Acabo de enterarme del caso de Joe Arridy y, honestamente, me está persiguiendo. Este tipo fue ejecutado en 1939 por un crimen que literalmente nunca cometió. ¿Lo mejor? Tenía un coeficiente intelectual de 46 y ni siquiera entendía qué significaba un juicio.

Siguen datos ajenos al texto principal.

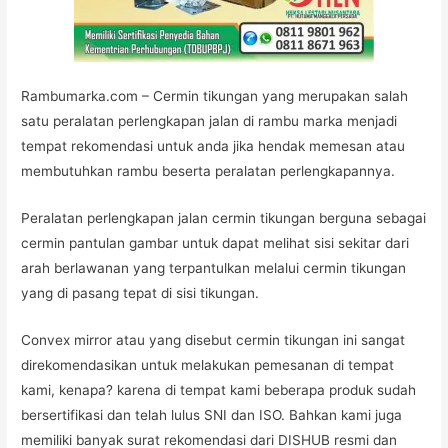
Rambumarka.com – Cermin tikungan yang merupakan salah
satu peralatan perlengkapan jalan di rambu marka menjadi
tempat rekomendasi untuk anda jika hendak memesan atau
membutuhkan rambu beserta peralatan perlengkapannya.
Peralatan perlengkapan jalan cermin tikungan berguna sebagai
cermin pantulan gambar untuk dapat melihat sisi sekitar dari
arah berlawanan yang terpantulkan melalui cermin tikungan
yang di pasang tepat di sisi tikungan.
Convex mirror atau yang disebut cermin tikungan ini sangat
direkomendasikan untuk melakukan pemesanan di tempat
kami, kenapa? karena di tempat kami beberapa produk sudah
bersertifikasi dan telah lulus SNI dan ISO. Bahkan kami juga
memiliki banyak surat rekomendasi dari DISHUB resmi dan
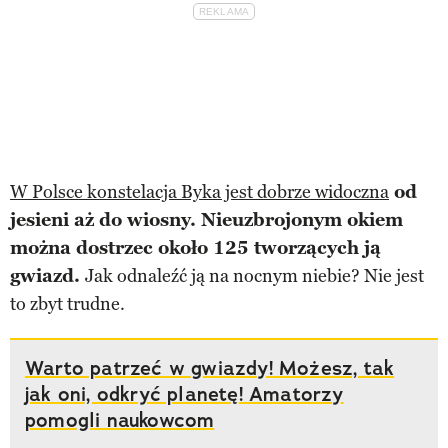
W Polsce konstelacja Byka jest dobrze widoczna
od
jesieni aż do wiosny. Nieuzbrojonym okiem
można dostrzec około 125 tworzących ją
gwiazd.
Jak odnaleźć ją na nocnym niebie? Nie jest
to zbyt trudne.
Warto patrzeć w gwiazdy! Możesz, tak
jak oni, odkryć planetę! Amatorzy
pomogli naukowcom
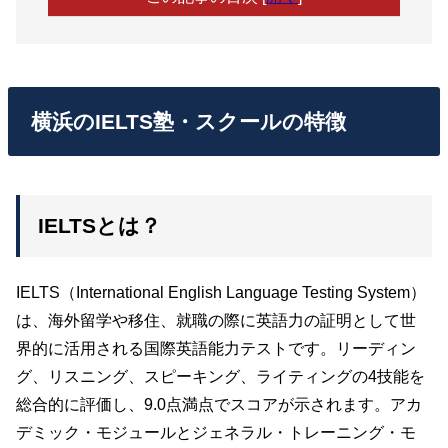
横浜のIELTS塾・スクールの特徴
IELTSとは？
IELTS（International English Language Testing System）
は、海外留学や移住、就職の際に英語力の証明として世
界的に活用される国際英語能力テストです。リーディン
グ、リスニング、スピーキング、ライティングの4技能を
総合的に評価し、9.0点満点でスコアが示されます。アカ
デミック・モジュールとジェネラル・トレーニング・モ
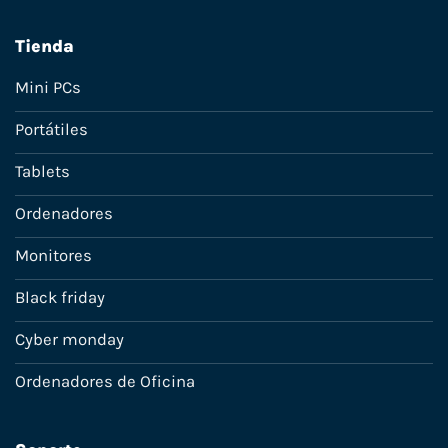
Tienda
Mini PCs
Portátiles
Tablets
Ordenadores
Monitores
Black friday
Cyber monday
Ordenadores de Oficina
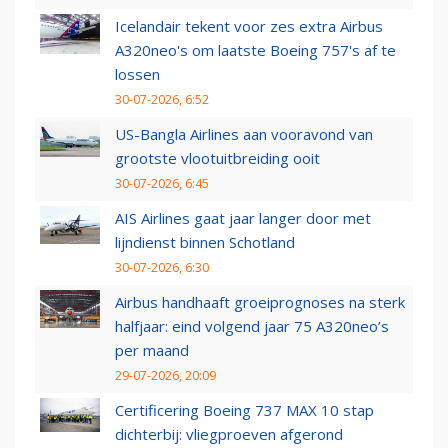
Icelandair tekent voor zes extra Airbus
A320neo's om laatste Boeing 757's af te
lossen
30-07-2026, 6:52
US-Bangla Airlines aan vooravond van
grootste vlootuitbreiding ooit
30-07-2026, 6:45
AIS Airlines gaat jaar langer door met
lijndienst binnen Schotland
30-07-2026, 6:30
Airbus handhaaft groeiprognoses na sterk
halfjaar: eind volgend jaar 75 A320neo’s
per maand
29-07-2026, 20:09
Certificering Boeing 737 MAX 10 stap
dichterbij: vliegproeven afgerond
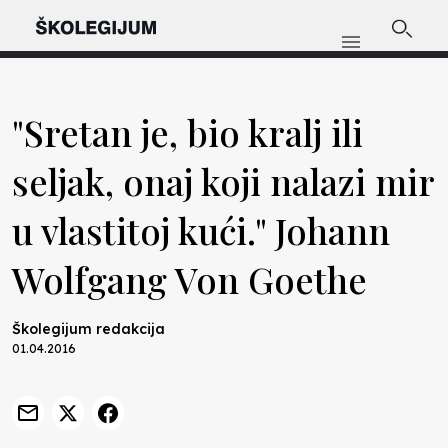
"Sretan je, bio kralj ili
seljak, onaj koji nalazi mir
u vlastitoj kući." Johann
Wolfgang Von Goethe
Školegijum redakcija
01.04.2016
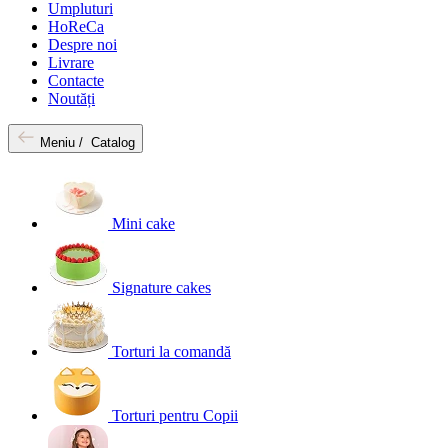
Umpluturi
HoReCa
Despre noi
Livrare
Contacte
Noutăți
Meniu /
Catalog
Mini cake
Signature cakes
Torturi la comandă
Torturi pentru Copii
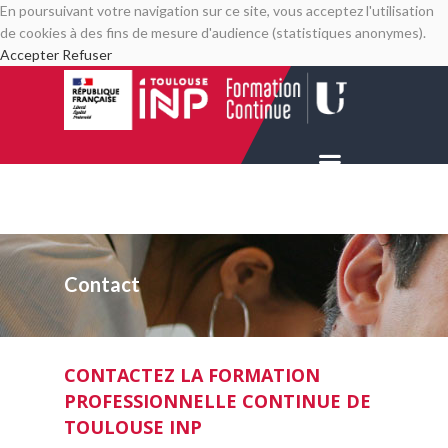
En poursuivant votre navigation sur ce site, vous acceptez l'utilisation
de cookies à des fins de mesure d'audience (statistiques anonymes).
Accepter
Refuser
Contact
CONTACTEZ LA FORMATION
PROFESSIONNELLE CONTINUE DE
TOULOUSE INP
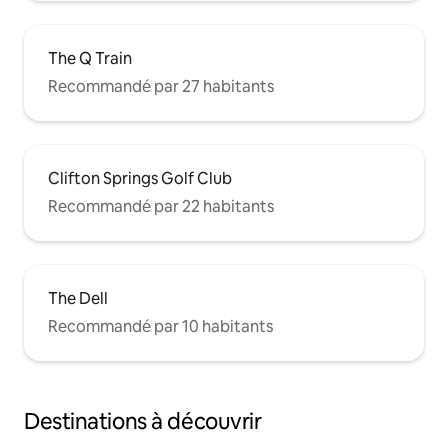
The Q Train
Recommandé par 27 habitants
Clifton Springs Golf Club
Recommandé par 22 habitants
The Dell
Recommandé par 10 habitants
Destinations à découvrir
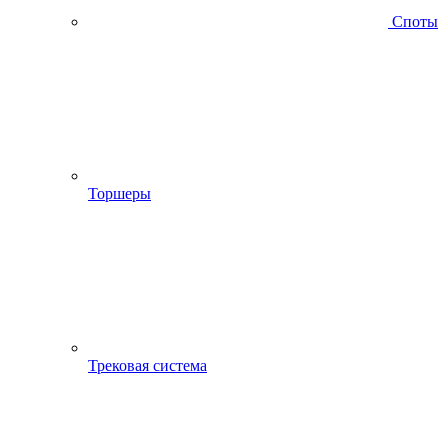
Споты
Торшеры
Трековая система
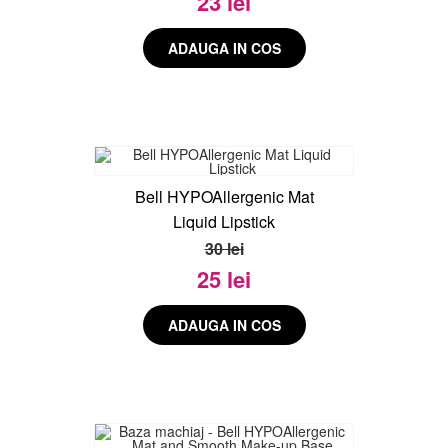
23 lei
Bell HYPOAllergenic Mat
Liquid Lipstick
30 lei
25 lei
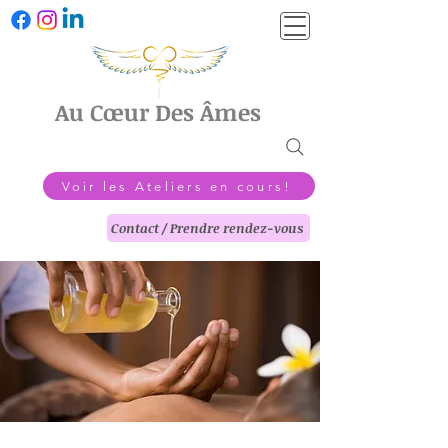
Au Cœur Des Âmes
Voir les Ateliers en cours!
Contact / Prendre rendez-vous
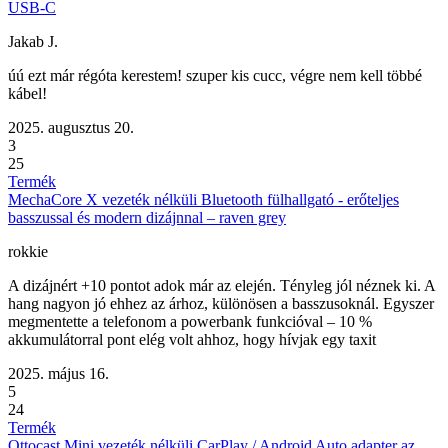
USB-C
Jakab J.
úú ezt már régóta kerestem! szuper kis cucc, végre nem kell többé
kábel!
2025. augusztus 20.
3
25
Termék
MechaCore X vezeték nélküli Bluetooth fülhallgató - erőteljes
basszussal és modern dizájnnal – raven grey
rokkie
A dizájnért +10 pontot adok már az elején. Tényleg jól néznek ki. A
hang nagyon jó ehhez az árhoz, különösen a basszusoknál. Egyszer
megmentette a telefonom a powerbank funkcióval – 10 %
akkumulátorral pont elég volt ahhoz, hogy hívjak egy taxit
2025. május 16.
5
24
Termék
Ottocast Mini vezeték nélküli CarPlay / Android Auto adapter az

Esto fue lo que ocurrió. Colorado tuvo un crimen brutal en 1936. La policía estaba bajo presión para cerrar el caso rápidamente, así que básicamente coaccionaron una confesión de Joe — un hombre que aceptaría cualquier cosa solo para hacer felices a los demás. Sin huellas dactilares. Sin testigos. Nada que lo conectara con la escena del crimen real. Pero lo condenaron de todos modos.

¿El verdadero culpable? Arrestado después. Demasiado tarde.

No puedo dejar de pensar en sus últimos días. Le dieron un tren de juguete para jugar. Para su última comida, pidió helado. Literalmente sonrió a todos todo el tiempo — incluso cuando lo llevaron a la cámara de gas. El hombre no tenía idea de lo que realmente le estaba pasando. Algunos guardias lloraron esa noche.

Lo que más me impacta es la línea de tiempo. Joe Arridy fue ejecutado en 1939. Colorado no lo indultó oficialmente ni declaró su inocencia hasta 2011. Eso son 72 años después. Siete décadas. Su familia, su memoria, finalmente reivindicada — pero él nunca lo supo.

Este caso es un recordatorio brutal de que cuando el sistema de justicia falla, destruye a las personas que no pueden defenderse. Joe Arridy no pudo defenderse. Nadie realmente escuchó. Y un hombre inocente pagó con su vida. La disculpa llegó demasiado tarde.